A livello internazionale, un esempio paradigmatico è quello dell’ex cardinale di Washington Theodore McCarrick , protagonista di uno dei più grandi scandali di abusi sessuali nella Chiesa americana, bandito dal papa fino a quando non poté più sostenerlo a causa della stessa imposizione del fatti riportati dalle vittime.

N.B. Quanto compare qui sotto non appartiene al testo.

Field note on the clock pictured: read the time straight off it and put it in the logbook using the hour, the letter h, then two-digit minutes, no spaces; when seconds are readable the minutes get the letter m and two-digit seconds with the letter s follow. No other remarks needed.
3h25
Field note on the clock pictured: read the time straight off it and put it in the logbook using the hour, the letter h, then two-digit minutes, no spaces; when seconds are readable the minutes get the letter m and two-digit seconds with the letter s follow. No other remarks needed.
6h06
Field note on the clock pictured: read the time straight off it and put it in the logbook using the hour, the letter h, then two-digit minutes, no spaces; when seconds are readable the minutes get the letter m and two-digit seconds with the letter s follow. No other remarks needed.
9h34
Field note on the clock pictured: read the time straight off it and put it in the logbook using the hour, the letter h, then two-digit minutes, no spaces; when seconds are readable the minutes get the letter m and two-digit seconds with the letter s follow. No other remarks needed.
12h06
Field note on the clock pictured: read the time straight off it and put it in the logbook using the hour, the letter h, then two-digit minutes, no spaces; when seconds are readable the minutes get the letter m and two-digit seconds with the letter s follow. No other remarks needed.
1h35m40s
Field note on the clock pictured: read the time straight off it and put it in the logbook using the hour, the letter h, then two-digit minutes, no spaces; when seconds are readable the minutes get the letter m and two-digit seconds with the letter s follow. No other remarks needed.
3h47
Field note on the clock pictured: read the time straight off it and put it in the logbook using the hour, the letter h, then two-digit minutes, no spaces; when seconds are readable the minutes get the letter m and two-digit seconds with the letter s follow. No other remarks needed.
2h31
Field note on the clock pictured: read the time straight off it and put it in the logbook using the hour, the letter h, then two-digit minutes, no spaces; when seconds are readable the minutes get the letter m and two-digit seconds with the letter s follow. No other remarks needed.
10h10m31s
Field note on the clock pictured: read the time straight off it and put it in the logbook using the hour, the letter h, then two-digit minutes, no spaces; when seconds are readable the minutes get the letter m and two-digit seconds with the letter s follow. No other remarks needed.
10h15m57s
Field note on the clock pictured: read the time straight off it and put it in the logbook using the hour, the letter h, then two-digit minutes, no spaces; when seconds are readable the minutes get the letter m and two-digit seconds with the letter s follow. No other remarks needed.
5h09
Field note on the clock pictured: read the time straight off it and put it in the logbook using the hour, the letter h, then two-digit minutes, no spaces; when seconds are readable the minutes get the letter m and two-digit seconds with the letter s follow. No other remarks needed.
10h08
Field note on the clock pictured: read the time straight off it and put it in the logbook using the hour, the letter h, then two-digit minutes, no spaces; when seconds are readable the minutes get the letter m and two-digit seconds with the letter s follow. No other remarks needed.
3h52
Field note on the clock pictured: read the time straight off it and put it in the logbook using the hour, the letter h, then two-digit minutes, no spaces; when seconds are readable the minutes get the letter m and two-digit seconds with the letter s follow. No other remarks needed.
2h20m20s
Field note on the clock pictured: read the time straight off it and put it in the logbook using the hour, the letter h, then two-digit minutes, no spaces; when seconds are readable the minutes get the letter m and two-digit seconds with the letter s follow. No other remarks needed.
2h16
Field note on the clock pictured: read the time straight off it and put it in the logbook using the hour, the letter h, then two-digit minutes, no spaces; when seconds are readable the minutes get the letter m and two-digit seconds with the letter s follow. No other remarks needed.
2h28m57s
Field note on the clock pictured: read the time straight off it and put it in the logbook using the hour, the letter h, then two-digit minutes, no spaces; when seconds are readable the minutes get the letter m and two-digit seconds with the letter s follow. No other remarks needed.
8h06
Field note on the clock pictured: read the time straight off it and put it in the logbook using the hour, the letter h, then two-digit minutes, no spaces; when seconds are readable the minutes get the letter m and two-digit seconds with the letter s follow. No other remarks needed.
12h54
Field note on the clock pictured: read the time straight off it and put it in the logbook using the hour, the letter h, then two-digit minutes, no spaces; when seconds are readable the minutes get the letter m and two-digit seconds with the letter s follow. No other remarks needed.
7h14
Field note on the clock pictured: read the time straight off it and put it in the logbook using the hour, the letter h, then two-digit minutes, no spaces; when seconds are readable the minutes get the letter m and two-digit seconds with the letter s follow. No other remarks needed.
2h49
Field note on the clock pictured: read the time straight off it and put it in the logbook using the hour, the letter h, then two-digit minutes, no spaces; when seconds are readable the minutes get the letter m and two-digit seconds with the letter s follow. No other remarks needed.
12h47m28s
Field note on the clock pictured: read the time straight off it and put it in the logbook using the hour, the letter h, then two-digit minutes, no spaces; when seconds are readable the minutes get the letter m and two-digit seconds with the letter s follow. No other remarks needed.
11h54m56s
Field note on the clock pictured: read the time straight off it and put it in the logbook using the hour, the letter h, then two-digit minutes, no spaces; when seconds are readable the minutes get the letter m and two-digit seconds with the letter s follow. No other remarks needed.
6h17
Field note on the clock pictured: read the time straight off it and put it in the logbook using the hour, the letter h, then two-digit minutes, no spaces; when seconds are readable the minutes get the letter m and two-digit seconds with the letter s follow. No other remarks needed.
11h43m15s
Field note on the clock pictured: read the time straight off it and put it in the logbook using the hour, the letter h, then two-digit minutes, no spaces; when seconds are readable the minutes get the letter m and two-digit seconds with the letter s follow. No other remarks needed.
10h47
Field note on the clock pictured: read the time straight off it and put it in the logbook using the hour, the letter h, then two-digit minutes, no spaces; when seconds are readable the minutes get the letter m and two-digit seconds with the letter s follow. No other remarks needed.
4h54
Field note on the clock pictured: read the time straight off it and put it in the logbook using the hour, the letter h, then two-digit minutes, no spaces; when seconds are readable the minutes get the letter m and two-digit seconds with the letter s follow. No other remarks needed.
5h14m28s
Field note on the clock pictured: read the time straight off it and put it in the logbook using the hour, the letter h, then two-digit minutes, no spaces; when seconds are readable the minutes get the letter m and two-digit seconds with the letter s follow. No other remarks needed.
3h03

Si può citare anche il caso del cardinale George Pell , braccio destro del papa, condannato in Australia per abusi su due minorenni e ricoperto fino all’ultimo dall’incarico di “ministro dell’economia” vaticano dal monarca di Roma.

Molti di questi casi sono stati riflessi e contestualizzati da La Izquierda Diario nel documentario You will not abuse. Il comandamento negato nella chiesa di Francesco , pubblicato nel 2017. Lì, oltre alle storie personali riflesse, include un’analisi della struttura sistemica progettata dal Vaticano e perfezionata nei decenni per garantire l’impunità per i crimini sessuali e contro l’integrità. del popolo da preti, vescovi e cardinali.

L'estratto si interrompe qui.